Moms, self-care is so important. We spend approximately 24 hours a day, 365 days a year, taking care of everyone else. Literally everyone. On my list this week were tasks for my husband, my mom, my mother-in-law, my son’s daycare teachers, my sister-in-law, my neighbor, oh, and my actual, paying J-O-B.
Where are we supposed to find room on that list for ourselves?
Mother’s Day. That’s our one shot. Our one day of the year to pass off the title of “lead parent” to someone–anyone–else, kick back, and TREAT YO’SELF.
Now, this can be tricky. After all, you do have a tiny
leech raccoon dictator terrorist human who, for the most part, depends on you for survival. So, to make sure you get the full Mother’s Day treatment this year, follow this simple 5-step approach:
Step 1: Drop the Hint
“Oh wow, Mother’s Day is early this year… what should we send your mom, babe?” Be cool, be subtle, make sure he knows the time is nigh.
Then, as the day approaches – once you’re sure he knows that it is, in fact, approaching – start making it clear that you’re about to burn this mother down if you don’t get a break soon. Lots of huffing and puffing during chores, crashing onto the couch after the baby is asleep, rocking back and forth in the fetal position after particularly rough days… ya know, the usual.
Step 2: Survey the Land
It’s probably been a hot minute since you’ve actually even thought about yourself, let alone took care of it. So think about what you need. Might I recommend:
- A massage
- A mani-pedi
- A facial
- A bubble bath
- A blow out
- A nap
- Lounging by the pool
- Reading an actual book
- Zoning out in front of the TV
- Guzzling champagne
- Taking a leisurely stroll through the Target Dollar Spot
- Eating a complete meal while it’s still hot
- Drinking a piping hot cup of coffee
- Scrolling through Instagram for 6 hours
- Eating junk food outside of the pantry
- Sitting in your car in complete and utter silence
- Fleeing to Mexico
The possibilities are endless, mamas. DREAM BIG.

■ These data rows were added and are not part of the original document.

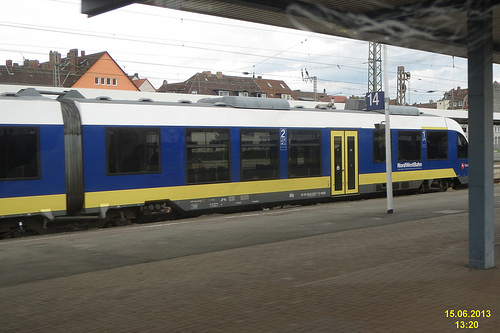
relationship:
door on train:
[331, 130, 345, 196] [117, 85, 374, 200]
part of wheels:
[439, 180, 444, 186] [0, 175, 463, 235]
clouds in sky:
[216, 30, 346, 73] [4, 5, 495, 105]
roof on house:
[164, 64, 265, 95] [159, 77, 263, 103]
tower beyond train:
[391, 68, 445, 123] [0, 77, 480, 248]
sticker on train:
[455, 161, 470, 173] [166, 85, 472, 202]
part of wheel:
[139, 204, 166, 214] [135, 202, 168, 212]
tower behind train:
[366, 37, 385, 100] [0, 77, 480, 248]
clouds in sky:
[84, 8, 454, 86] [4, 5, 495, 105]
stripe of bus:
[0, 159, 458, 219] [6, 72, 468, 218]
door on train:
[331, 130, 345, 196] [28, 43, 482, 261]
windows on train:
[100, 126, 320, 191] [0, 77, 480, 248]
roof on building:
[3, 50, 138, 86] [0, 51, 137, 91]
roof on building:
[5, 48, 107, 86] [11, 55, 152, 92]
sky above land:
[146, 18, 254, 69] [0, 141, 497, 331]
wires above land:
[150, 24, 227, 87] [6, 94, 497, 328]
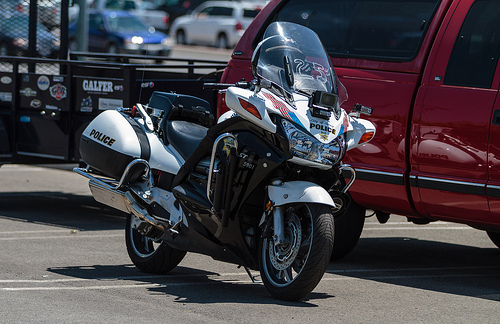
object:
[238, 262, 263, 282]
kickstand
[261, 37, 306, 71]
helmet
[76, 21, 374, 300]
bike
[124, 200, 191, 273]
tire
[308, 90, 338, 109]
lights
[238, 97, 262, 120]
lights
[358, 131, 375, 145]
lights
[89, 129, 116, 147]
word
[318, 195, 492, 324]
ground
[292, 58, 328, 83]
25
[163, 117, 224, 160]
seat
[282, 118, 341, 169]
headlight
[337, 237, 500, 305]
shadow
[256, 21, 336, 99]
windshield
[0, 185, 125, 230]
shadow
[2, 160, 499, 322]
road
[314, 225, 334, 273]
tread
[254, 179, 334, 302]
front tire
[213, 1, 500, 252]
truck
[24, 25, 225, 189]
trailer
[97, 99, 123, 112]
sticker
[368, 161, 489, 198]
trim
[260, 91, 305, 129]
american flags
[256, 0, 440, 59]
window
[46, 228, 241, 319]
street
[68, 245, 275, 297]
shadow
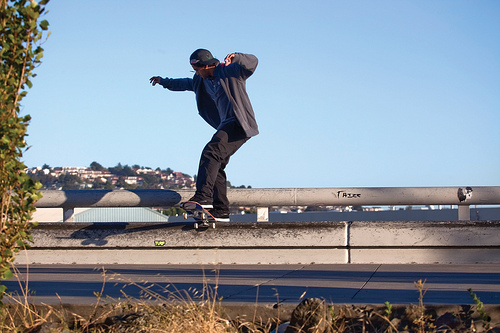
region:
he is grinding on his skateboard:
[120, 10, 326, 283]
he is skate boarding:
[130, 16, 294, 252]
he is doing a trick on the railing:
[117, 14, 280, 231]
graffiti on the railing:
[325, 185, 400, 221]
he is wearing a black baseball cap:
[122, 27, 306, 243]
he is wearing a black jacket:
[132, 26, 319, 156]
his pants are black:
[174, 103, 260, 210]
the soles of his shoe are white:
[185, 195, 246, 229]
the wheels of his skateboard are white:
[172, 210, 224, 232]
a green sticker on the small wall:
[143, 231, 170, 246]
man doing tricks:
[148, 44, 283, 247]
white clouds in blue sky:
[358, 40, 401, 74]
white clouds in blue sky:
[343, 10, 435, 91]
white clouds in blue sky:
[54, 38, 107, 65]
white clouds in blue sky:
[75, 96, 124, 136]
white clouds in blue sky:
[307, 113, 339, 147]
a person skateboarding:
[136, 40, 274, 251]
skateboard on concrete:
[160, 185, 241, 242]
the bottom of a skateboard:
[162, 194, 221, 241]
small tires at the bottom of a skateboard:
[166, 192, 220, 242]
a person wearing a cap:
[160, 34, 235, 89]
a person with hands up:
[145, 41, 275, 94]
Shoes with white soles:
[182, 190, 238, 226]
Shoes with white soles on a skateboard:
[165, 186, 236, 227]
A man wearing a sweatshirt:
[140, 42, 269, 140]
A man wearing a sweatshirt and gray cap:
[132, 42, 270, 142]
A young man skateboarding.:
[130, 25, 268, 235]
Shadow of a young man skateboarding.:
[58, 170, 191, 254]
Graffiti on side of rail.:
[331, 188, 374, 205]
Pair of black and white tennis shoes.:
[182, 187, 229, 222]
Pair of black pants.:
[190, 117, 240, 202]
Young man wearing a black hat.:
[178, 41, 231, 94]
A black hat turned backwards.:
[183, 46, 224, 75]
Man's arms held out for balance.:
[137, 40, 272, 148]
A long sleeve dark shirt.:
[141, 48, 270, 138]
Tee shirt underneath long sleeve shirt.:
[145, 42, 270, 141]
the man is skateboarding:
[104, 15, 301, 245]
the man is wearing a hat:
[168, 26, 238, 93]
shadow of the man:
[34, 153, 186, 250]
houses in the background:
[27, 142, 186, 189]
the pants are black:
[177, 109, 274, 217]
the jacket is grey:
[147, 38, 281, 141]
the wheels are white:
[171, 208, 208, 223]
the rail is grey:
[246, 157, 479, 220]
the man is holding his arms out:
[132, 27, 296, 112]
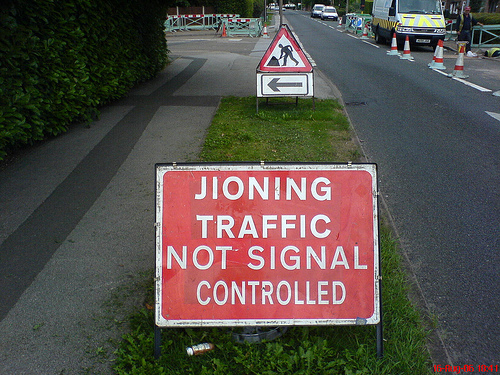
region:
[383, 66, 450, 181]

Step 3: Make Your Escape Plan
This is your one chance, so don’t screw it up. Decide what you’re going to do, make an appointment, pick up supplies, arrange back-up childcare, gather numbers for take-out… do whatever you’ve gotta do to make sure the day goes off without a hitch.
Don’t leave this part up to your husband, unless he’s really good at this stuff and can be trusted to not ruin it. Mine actually is really good at this stuff, so I’m lucky enough to just seed ideas and watch them blossom from afar (letting him think he came up with them himself… it’s a beautiful thing).

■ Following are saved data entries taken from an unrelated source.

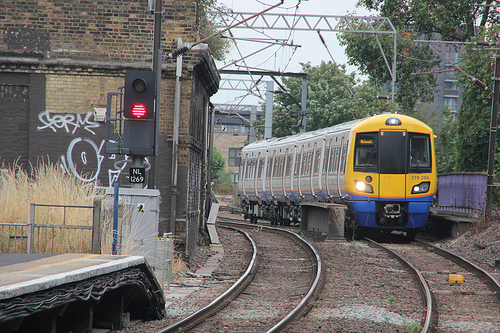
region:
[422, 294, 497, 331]
the train tracks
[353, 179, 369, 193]
the headlight on the train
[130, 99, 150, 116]
red light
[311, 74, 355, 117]
a green bush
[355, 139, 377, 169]
a windshield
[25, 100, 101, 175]
tagging on the wall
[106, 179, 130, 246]
a blue pole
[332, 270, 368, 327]
rocks on the ground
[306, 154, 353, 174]
windows on the train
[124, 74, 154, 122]
traffic signal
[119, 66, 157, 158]
A stoplight with red light highlighted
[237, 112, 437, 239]
A train engine on the track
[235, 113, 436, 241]
A train with a yellow and blue face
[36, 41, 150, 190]
Graffiti on the side of the building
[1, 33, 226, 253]
A building made of different types of bricks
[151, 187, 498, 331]
Train tracks curving around the building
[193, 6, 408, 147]
Scaffolding high above a train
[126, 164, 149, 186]
A sign with NL 1269 on it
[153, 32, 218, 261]
Pipes running vertical on the side of a building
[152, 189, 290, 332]
Broken cement next to train tracks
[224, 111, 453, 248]
train on the track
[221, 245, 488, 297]
tracks trains travel on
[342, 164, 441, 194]
lights on the train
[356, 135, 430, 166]
windows on the train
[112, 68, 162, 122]
lights near the track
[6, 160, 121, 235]
plants near the track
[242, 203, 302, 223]
wheels on the train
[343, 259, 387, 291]
rocks on the track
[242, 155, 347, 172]
windows on the train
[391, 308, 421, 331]
grass on the track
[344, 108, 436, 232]
Front end on a yellow train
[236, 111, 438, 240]
Yellow train coming down the track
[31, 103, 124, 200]
Graffiti on the side of a building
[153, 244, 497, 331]
Railroad tracks in the dirt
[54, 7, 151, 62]
Brick wall of an old building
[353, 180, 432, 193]
Headlights on a yellow train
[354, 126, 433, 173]
Front windows on a yellow train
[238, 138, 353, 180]
Windows on the side of a train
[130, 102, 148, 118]
A glowing, red light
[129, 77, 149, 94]
A dimmed traffic light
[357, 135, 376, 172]
window of a train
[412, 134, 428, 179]
window of a train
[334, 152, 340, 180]
window of a train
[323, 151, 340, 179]
window of a train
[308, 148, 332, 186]
window of a train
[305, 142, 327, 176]
window of a train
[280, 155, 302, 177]
window of a train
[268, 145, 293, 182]
window of a train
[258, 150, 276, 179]
window of a train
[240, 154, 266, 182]
window of a train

If you’re going to enjoy your one day of the year – don’t let the logistics fall to the wayside.
Step 4: Drop the Bomb
Now that you’ve done all the prep work, it’s time to drop the bomb on your husband. You may wanna give him a few days notice, or you may wanna drop it last minute so he doesn’t have time to make an excuse – you know what kind of weasel you married, so you be the judge.

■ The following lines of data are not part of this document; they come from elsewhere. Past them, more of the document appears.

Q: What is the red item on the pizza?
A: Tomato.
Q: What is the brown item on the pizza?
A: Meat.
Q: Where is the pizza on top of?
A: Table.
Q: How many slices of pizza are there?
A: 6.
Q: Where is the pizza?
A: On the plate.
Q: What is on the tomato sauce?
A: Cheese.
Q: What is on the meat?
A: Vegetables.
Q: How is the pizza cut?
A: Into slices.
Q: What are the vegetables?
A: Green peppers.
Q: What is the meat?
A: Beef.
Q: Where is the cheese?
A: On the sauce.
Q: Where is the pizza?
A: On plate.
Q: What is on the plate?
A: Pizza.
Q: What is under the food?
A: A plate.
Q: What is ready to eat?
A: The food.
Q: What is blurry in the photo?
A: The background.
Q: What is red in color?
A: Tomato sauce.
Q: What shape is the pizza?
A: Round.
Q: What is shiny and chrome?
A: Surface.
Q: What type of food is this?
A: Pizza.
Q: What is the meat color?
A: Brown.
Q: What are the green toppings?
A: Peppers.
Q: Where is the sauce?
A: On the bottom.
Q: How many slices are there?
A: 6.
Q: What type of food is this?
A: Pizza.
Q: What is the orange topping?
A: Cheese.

Regardless, here’s roughly how that conversation’s going to go:
Mom: “Hey hun, you know how Mother’s Day is next week?”
Dad: “Wha–ye… yeah. Next week? Yeah. Knew that.”
Mom: “I’m gonna take the day and pamper myself.”
Dad: “Wait, next week?”
Mom: “Yes, Sunday, Mother’s Day.”
Dad: “OK, but…”
Mom: “Yep, isn’t that a great idea?”
Dad: “Mm hmm… Is the baby going with you?”
Dad: “Who… where’s the baby going to be?”
Mom: “With you. His other parent.”
Dad: “But I–okay… how long will you be gone?”
Mom: “A while.”
He might pout for a little bit, but he’ll get over it. He’ll embrace it once he remembers Father’s Day is right around the corner, and he can cash in on his own dad’s day out.
Step 5: TREAT YO’SELF
This is it! The big day! Your moment! Do the damn thing! Rest, relax, recharge, rejuvenate, all those “re” buzz words… do ’em all. Let the day be all about you, guilt-free. Let the laundry, the dishes, the toys, the chores, the lists all pile up. It’s going to be fine. Mother’s Day is your day. Enjoy it to the fullest. TREAT. YO. SELF.